EXERCISE INSTRUCTIONS: Transcribe the listing word for word. Begin at its first line and end with the line containing "Support and objection".

DATA FOR REVIEW:
★ ★ ★ ★
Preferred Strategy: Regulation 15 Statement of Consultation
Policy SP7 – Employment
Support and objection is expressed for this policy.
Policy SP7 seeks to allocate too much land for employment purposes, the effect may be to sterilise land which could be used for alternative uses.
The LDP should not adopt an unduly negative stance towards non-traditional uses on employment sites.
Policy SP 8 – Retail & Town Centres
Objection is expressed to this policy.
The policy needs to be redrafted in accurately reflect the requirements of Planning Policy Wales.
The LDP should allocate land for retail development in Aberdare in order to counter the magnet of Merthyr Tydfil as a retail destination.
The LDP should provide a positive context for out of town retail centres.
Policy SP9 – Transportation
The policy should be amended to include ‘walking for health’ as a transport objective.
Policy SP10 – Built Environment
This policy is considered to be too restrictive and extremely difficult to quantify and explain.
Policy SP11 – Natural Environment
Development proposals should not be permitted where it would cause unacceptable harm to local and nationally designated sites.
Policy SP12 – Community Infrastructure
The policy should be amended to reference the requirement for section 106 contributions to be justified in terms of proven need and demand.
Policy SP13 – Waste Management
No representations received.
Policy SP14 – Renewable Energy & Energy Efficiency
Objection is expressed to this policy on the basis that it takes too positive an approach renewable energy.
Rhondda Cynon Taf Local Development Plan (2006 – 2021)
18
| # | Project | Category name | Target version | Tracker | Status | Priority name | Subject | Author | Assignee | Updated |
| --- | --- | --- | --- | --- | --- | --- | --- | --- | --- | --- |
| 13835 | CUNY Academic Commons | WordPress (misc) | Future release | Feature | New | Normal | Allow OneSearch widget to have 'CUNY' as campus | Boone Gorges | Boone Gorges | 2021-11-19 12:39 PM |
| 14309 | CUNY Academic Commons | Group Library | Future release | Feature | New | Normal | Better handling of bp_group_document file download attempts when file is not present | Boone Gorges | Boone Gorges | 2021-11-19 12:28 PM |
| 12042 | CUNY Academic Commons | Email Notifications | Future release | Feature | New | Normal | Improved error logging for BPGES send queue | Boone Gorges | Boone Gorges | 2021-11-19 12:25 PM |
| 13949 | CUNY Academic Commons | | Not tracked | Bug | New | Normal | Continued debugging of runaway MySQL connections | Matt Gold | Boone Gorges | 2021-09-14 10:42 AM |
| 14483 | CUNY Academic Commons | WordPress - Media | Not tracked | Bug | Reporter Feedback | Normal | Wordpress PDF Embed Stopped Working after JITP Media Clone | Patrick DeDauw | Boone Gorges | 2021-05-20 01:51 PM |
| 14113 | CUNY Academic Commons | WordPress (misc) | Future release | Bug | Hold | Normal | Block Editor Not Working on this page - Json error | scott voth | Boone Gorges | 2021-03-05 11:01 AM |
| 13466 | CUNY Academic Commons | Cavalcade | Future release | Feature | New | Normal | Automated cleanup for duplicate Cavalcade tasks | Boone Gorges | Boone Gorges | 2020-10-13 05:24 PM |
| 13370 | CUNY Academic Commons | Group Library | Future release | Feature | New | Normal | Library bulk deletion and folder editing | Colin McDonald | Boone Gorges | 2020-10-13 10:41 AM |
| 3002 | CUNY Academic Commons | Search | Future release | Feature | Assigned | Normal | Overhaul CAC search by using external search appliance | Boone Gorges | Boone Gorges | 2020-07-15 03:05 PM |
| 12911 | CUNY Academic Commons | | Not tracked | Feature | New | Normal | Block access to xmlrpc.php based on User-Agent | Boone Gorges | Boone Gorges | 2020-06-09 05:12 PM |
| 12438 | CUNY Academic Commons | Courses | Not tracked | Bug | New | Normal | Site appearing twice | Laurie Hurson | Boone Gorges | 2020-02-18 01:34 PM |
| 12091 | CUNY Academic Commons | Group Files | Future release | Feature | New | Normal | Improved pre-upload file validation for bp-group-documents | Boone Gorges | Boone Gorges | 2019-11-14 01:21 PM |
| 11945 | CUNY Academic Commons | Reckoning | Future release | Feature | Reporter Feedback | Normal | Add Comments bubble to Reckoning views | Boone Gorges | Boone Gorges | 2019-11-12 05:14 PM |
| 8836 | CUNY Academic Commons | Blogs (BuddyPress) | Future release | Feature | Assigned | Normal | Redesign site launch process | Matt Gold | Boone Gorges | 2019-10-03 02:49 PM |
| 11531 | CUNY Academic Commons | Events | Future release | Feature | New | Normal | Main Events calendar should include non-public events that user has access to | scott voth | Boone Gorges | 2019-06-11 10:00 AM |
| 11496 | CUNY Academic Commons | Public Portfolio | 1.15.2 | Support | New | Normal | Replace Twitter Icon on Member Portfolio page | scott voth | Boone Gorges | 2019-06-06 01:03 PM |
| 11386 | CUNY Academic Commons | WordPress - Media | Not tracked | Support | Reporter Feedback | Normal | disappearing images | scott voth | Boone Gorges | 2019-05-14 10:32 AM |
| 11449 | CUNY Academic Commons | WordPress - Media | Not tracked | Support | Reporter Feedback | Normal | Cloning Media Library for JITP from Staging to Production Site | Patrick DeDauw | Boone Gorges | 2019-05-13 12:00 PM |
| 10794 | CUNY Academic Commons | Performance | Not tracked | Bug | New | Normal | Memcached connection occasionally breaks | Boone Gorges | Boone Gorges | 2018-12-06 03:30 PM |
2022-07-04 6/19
★ ★ ★ ★
SOLUTION TO THE EXERCISE:
Preferred Strategy: Regulation 15 Statement of Consultation
Policy SP7 – Employment
Support and objection is expressed for this policy.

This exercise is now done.